Chances are, your organization already has written policies for storage based on user role, rights and properties for home folders, and when to review and delete or vault a user’s home folder after leaving the organization. With FSF for AD policies, these actions are enacted automatically based on events.

For example, when a new user is created in Active Directory, FSF for AD sees the event and looks to a policy to take action. The policy can specify the home folder’s

  • Target path location
  • Default permissions and home folder properties
  • Subfolders and documents to be provisioned by means of templates
  • And more

Moving, Role Changes, and Renaming

FSF for AD can even let you set up policies for actions to take when a user changes roles, locations, or names. For example, a movement from one department’s container or group in the Domain to another can generate an event to automatically:

  • Move the a user’s home folder and contents to a new specified location
  • Ensure that the same file system rights associated with the home folder are moved
  • Update the home folder attribute in Active Directory so that the user can access the home folder at the new location
  • Remove the home folder from the original location

A rename event in Active Directory can enact a policy to rename the associated user home folder and change the home folder.

Disabling Inactive Users

When dealing with employees who leave an organization, many organizations choose to retain and disable a departing employee’s user object in Active Directory for a specified time, rather than immediately remove it. This practice, however, can result in the home folders of former employees taking up valuable disk space on primary storage devices. With FSF for AD, you can create an Inactive Users policy and associate the policy with an Inactive Users OU or Group in Active Directory. When a disabled user object is moved to the OU or added as a member of the Group covered by the policy, FSF for AD will automatically relocate the user’s data to the secondary storage location and ensure that the former user’s access rights have been revoked.

Deleting Users

It’s all too common for a former employee’s home folder to be taking up valuable storage disk space for months or even years after the employee has left an organization. With FSF for AD, once a user is deleted from Active Directory, you have the option to delete the home folder immediately or defer the action for a set amount of days, or vault it to secondary storage for a set or permanent amount of time.

For example, if employees in an organization work on multiple assignments and store all related files in home folders, the policy can be set so that user folders are not deleted for perhaps 30 days after a user has been removed from Active Directory—which could be sufficient time for the user’s former manager to go through the home folder and reassign files to others. If it is believed that the contents of the home folder won’t be reassigned for weeks or months, the policy can be set to vault the home folder to secondary storage.
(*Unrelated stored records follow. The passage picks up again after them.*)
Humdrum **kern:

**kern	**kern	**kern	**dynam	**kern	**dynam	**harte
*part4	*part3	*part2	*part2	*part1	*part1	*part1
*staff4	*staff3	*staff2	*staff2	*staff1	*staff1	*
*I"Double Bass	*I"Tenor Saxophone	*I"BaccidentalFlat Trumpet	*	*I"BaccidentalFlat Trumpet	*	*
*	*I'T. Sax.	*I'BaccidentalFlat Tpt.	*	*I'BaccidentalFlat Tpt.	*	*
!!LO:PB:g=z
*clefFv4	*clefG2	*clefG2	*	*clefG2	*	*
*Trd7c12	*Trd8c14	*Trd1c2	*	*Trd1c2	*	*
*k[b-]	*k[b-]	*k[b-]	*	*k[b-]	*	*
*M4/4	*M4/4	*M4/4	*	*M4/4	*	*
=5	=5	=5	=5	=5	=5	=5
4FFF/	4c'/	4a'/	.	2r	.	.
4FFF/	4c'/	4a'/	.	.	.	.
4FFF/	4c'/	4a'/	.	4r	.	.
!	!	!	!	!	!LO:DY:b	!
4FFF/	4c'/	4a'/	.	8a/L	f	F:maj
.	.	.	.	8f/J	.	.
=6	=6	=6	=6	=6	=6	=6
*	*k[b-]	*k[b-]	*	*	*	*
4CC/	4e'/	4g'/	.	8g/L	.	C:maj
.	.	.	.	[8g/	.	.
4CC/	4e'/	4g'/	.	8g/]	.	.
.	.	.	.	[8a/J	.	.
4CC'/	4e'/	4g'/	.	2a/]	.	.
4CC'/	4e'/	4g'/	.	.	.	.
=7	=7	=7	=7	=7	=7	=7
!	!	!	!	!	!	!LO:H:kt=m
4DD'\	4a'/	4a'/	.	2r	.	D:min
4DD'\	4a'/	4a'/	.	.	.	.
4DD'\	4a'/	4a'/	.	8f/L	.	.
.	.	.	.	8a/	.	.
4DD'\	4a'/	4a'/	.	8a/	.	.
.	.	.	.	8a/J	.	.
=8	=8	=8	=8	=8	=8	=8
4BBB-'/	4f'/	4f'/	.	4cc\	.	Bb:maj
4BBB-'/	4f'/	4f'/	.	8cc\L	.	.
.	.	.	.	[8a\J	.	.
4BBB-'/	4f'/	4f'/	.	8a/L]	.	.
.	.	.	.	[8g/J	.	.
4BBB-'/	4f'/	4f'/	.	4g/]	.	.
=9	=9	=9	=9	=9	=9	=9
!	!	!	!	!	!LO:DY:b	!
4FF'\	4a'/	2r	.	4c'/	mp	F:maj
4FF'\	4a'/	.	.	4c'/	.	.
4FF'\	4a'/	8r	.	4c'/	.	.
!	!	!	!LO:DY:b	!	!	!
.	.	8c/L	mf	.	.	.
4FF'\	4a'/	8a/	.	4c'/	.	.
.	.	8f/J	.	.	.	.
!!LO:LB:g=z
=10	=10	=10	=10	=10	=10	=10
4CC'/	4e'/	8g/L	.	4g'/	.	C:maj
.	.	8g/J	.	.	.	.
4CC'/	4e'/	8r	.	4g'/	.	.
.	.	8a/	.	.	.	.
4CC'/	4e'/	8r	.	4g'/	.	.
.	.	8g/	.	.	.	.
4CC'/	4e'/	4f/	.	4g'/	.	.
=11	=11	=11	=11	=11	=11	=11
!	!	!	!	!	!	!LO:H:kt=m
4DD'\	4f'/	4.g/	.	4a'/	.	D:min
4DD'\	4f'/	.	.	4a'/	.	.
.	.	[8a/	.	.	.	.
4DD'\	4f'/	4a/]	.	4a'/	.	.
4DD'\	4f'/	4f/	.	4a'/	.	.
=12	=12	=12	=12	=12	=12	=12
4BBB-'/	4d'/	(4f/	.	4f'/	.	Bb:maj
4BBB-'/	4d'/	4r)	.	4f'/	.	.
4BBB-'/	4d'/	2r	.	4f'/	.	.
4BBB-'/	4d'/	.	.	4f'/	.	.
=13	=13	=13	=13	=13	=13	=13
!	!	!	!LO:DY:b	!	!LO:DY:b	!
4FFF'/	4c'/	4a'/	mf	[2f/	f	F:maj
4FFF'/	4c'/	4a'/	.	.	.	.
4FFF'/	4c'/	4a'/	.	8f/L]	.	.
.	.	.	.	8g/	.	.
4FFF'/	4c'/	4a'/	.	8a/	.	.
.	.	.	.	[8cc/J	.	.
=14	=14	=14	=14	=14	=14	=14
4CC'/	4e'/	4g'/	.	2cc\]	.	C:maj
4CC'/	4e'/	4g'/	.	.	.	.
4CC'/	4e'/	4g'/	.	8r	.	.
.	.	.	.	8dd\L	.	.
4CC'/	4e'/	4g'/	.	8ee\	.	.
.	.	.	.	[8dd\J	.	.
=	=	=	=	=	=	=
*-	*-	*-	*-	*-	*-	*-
Substantial Return on Investment

With event-driven policies continually automating the creation, on-going management, and deletion of user home folders, FSF for AD can save a substantial amount of money over time. Today, the Condrey Corporation technology built into FSF for AD is managing millions of users in hundreds of organizations worldwide, and in the process, saving each organization both money and time over doing these management actions manually.

Microsoft Windows Requirements

The FSF for AD engine can be hosted on a Microsoft Windows Server 2003 SP2 or later, or Microsoft Windows 2008 SP1 or later. The management software can be run from a Microsoft Windows XP, Vista, or Windows 7 workstation, or Windows server running the .NET Framework 3.5 or later.